Document segment ->

I already mentioned the Tactus disc, which is devoted to the Capricci Poetici of 1649. This collection was dedicated to Nicolò Sagredo, who had been his patron and was at the time Venetian ambassador to the Habsburg court. It comprises two volumes: the first - recorded here - includes six arias and three cantatas for solo voice and one canzonetta for two voices, all with basso continuo. The second consists of two dramatic madrigals; one of them is L'infortunio d'Angelica, recorded by Scherzi Musicali.

There is little dramatic in the arias and cantatas, and - despite the different indications - there is not much difference between the two genres. They are all strophic and deal with (unhappy) love. Only in some pieces we find some declamatory passages, such as in Vibrate pur vibrate dalle pupille (Aria II) and Deh qual virtude Filli si chiude (Aria IV). The strophic form restricts the possibilities of text expression. However, there are some examples of it, such as the closing of the Cantata II, Or che chiarissime da l'altro ciel: "And I leave in full torment". Comparable texts are included in the Aria V, Amo e sento nel petto. The last two lines of the even stanzas express the same thoughts: "Alas, how great is my pain to be a lover and sigh for love". Here Sances uses marked modulations to express the text.

Short task -> Reproduce the passage on the Capricci Poetici of 1649 word for word, in full.

Data ->
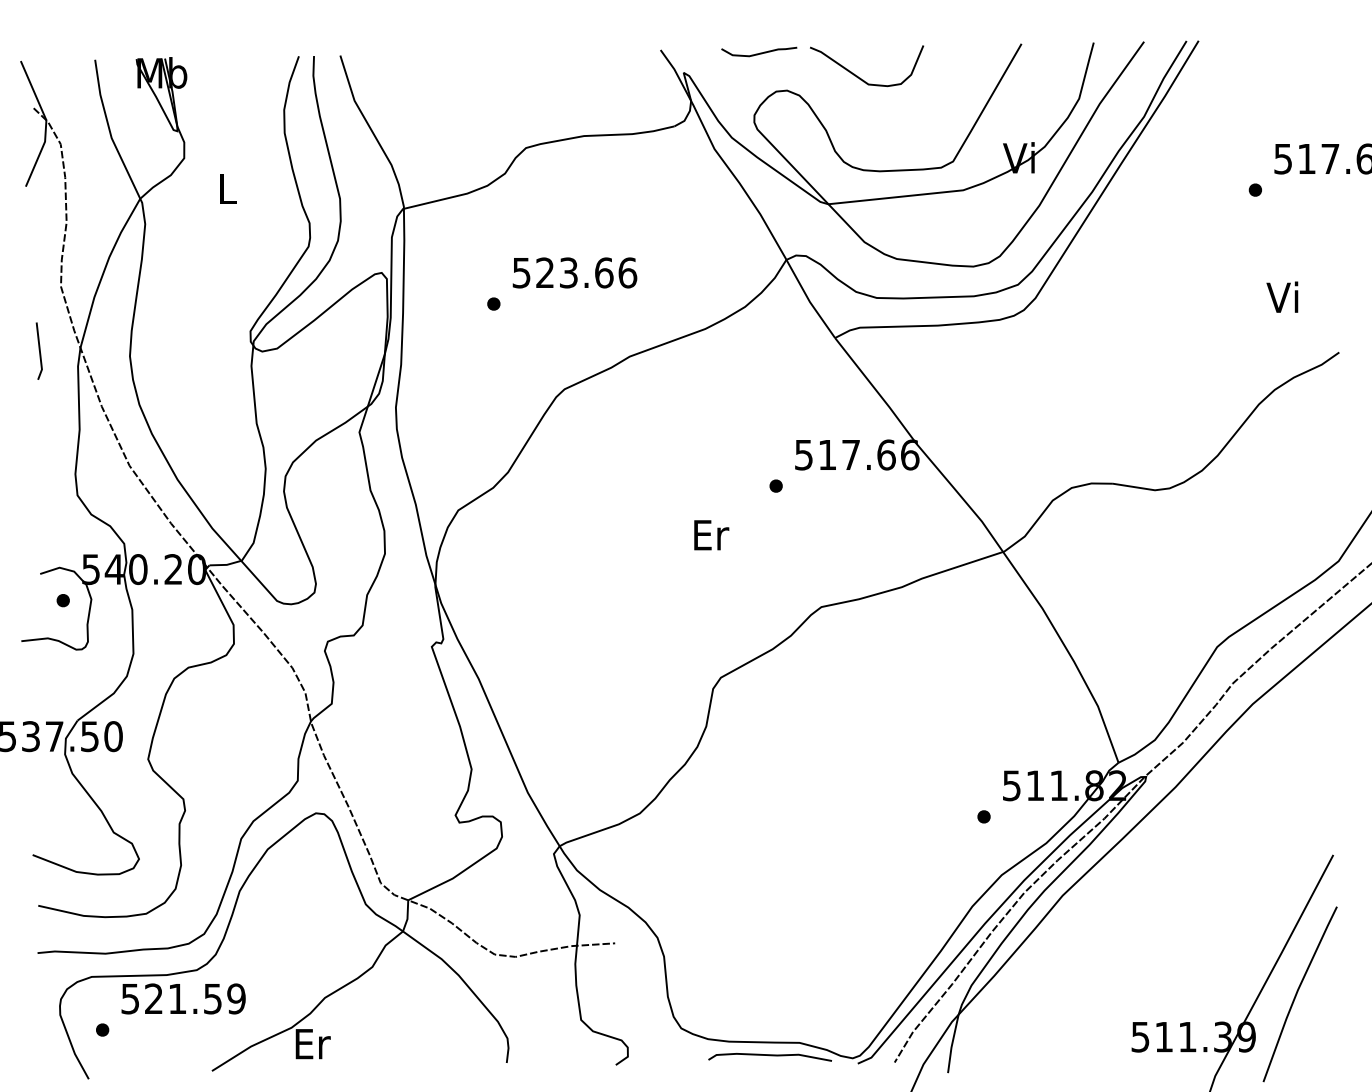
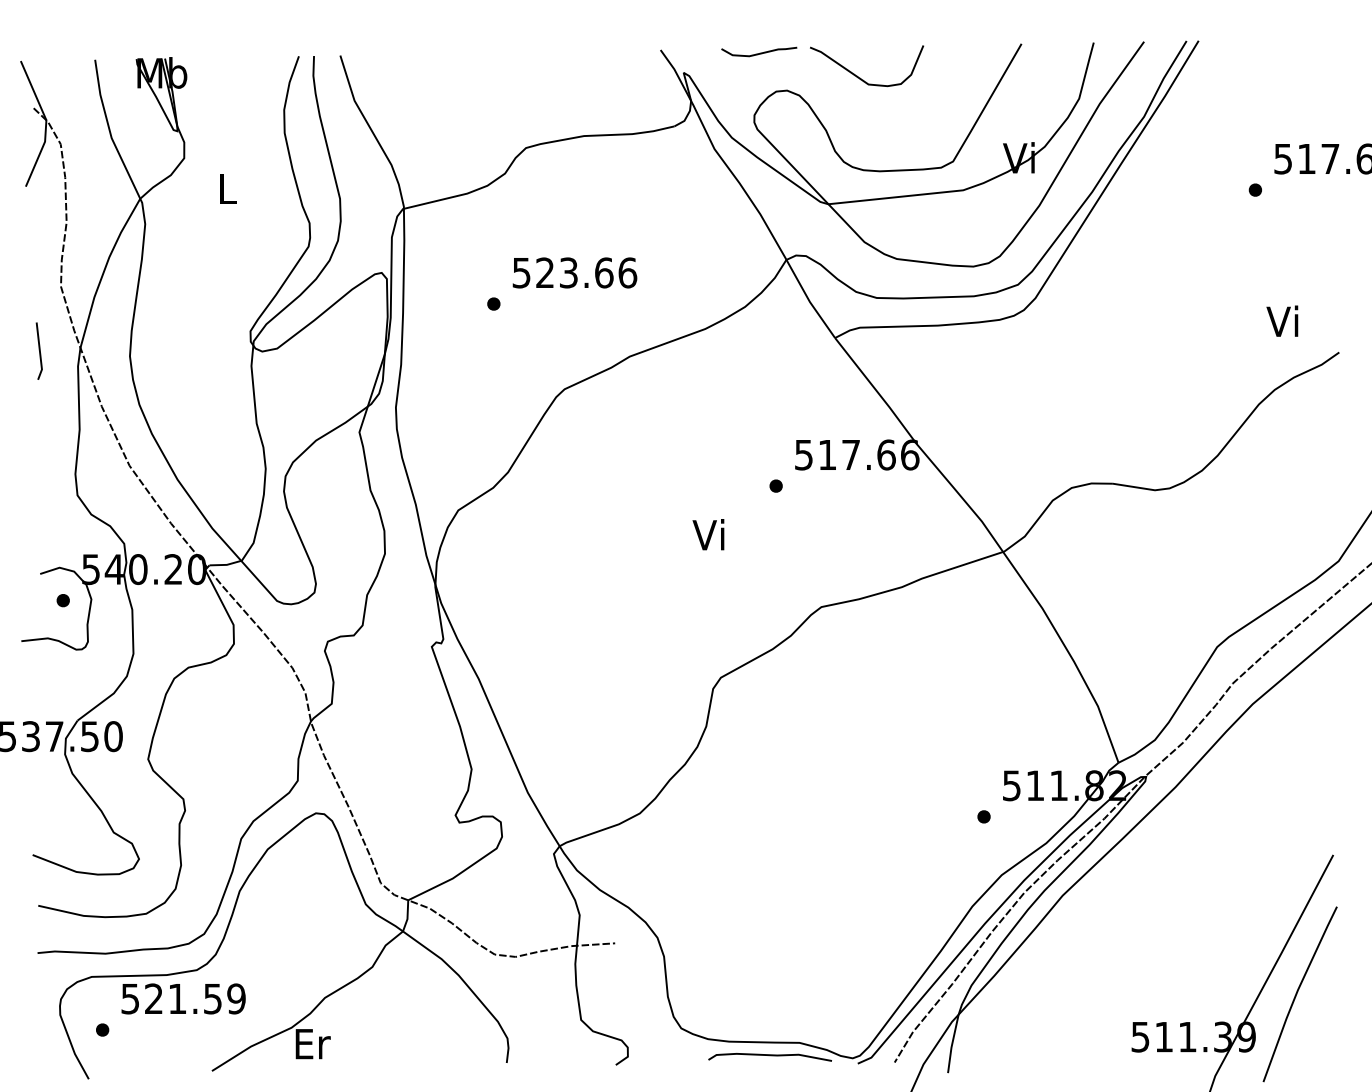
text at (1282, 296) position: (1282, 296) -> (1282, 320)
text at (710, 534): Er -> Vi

--

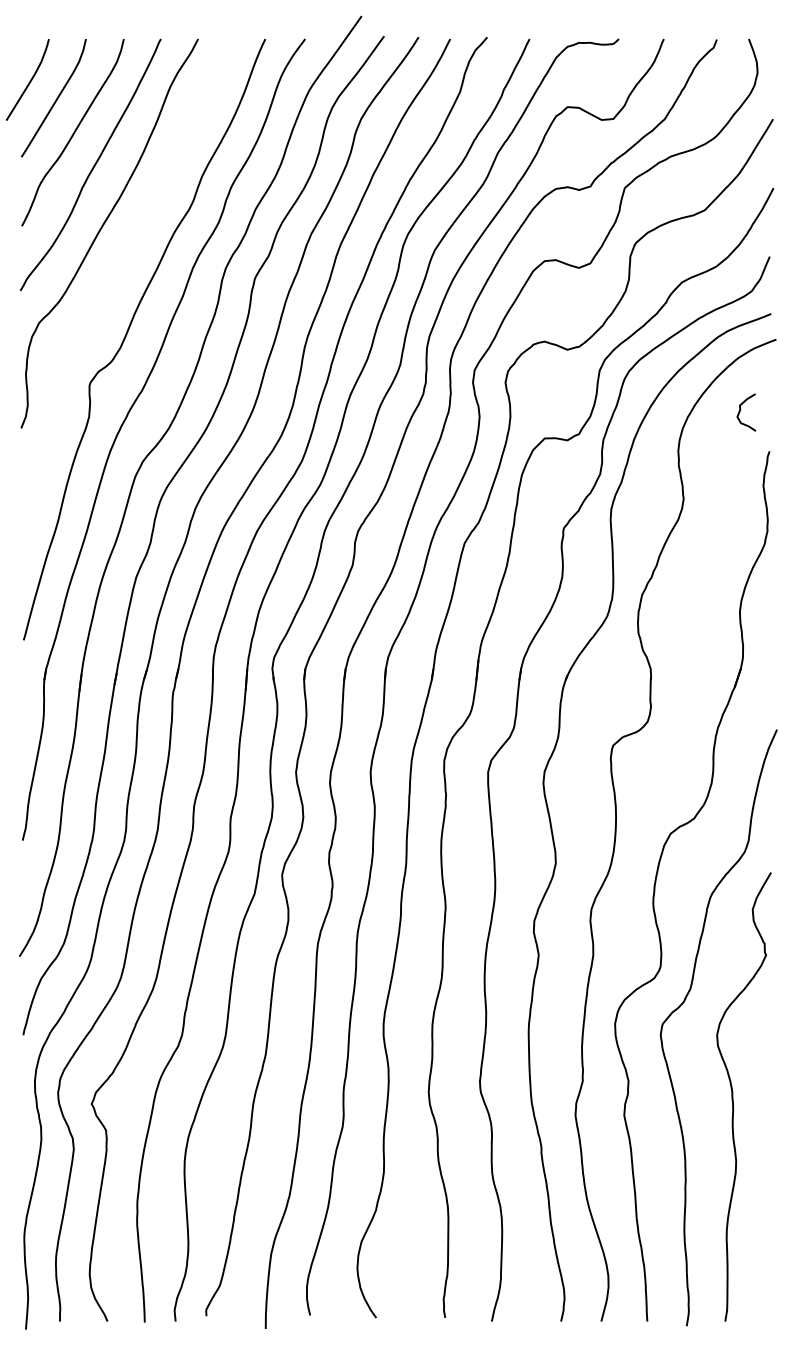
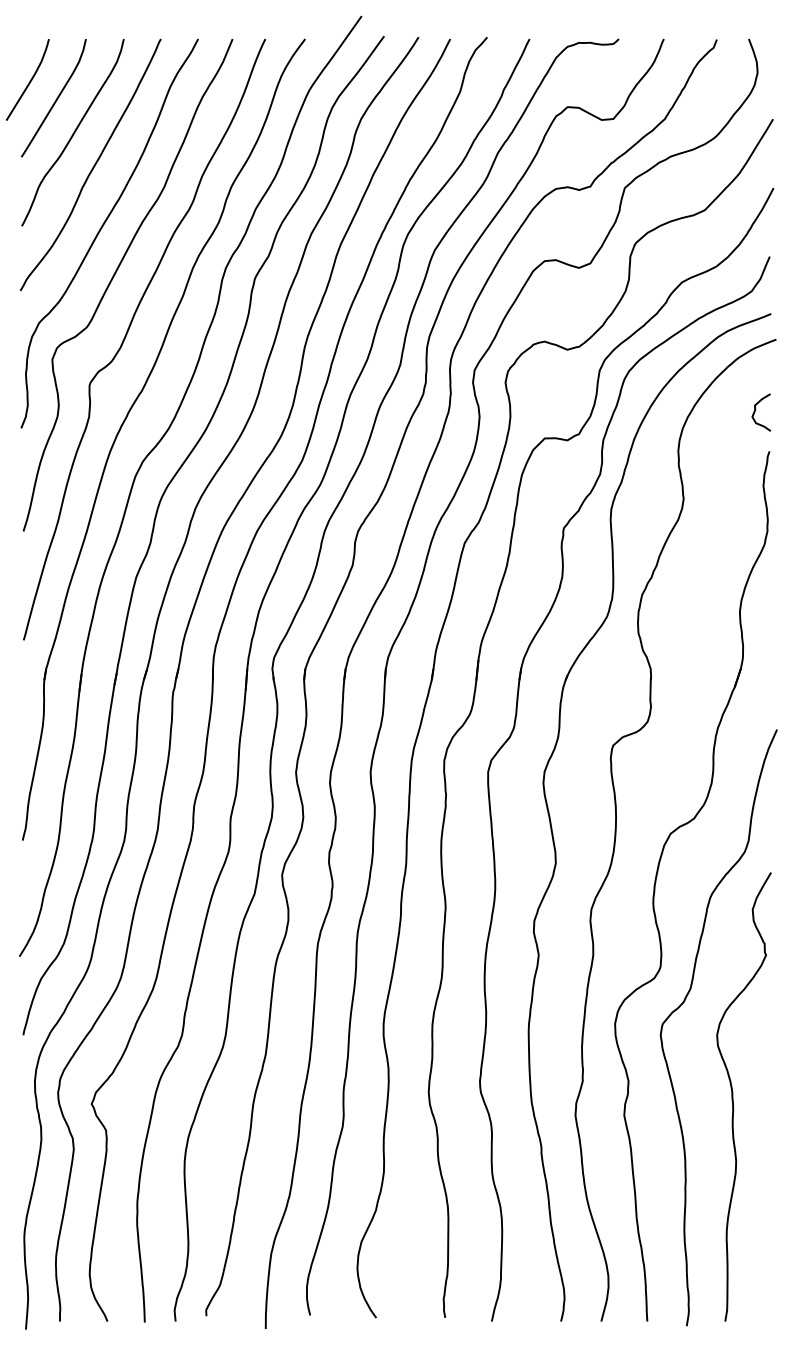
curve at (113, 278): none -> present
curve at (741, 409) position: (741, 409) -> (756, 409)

Answer for this exercise ->
I already mentioned the Tactus disc, which is devoted to the Capricci Poetici of 1649. This collection was dedicated to Nicolò Sagredo, who had been his patron and was at the time Venetian ambassador to the Habsburg court. It comprises two volumes: the first - recorded here - includes six arias and three cantatas for solo voice and one canzonetta for two voices, all with basso continuo. The second consists of two dramatic madrigals; one of them is L'infortunio d'Angelica, recorded by Scherzi Musicali.

There is little dramatic in the arias and cantatas, and - despite the different indications - there is not much difference between the two genres. They are all strophic and deal with (unhappy) love. Only in some pieces we find some declamatory passages, such as in Vibrate pur vibrate dalle pupille (Aria II) and Deh qual virtude Filli si chiude (Aria IV). The strophic form restricts the possibilities of text expression. However, there are some examples of it, such as the closing of the Cantata II, Or che chiarissime da l'altro ciel: "And I leave in full torment". Comparable texts are included in the Aria V, Amo e sento nel petto. The last two lines of the even stanzas express the same thoughts: "Alas, how great is my pain to be a lover and sigh for love". Here Sances uses marked modulations to express the text.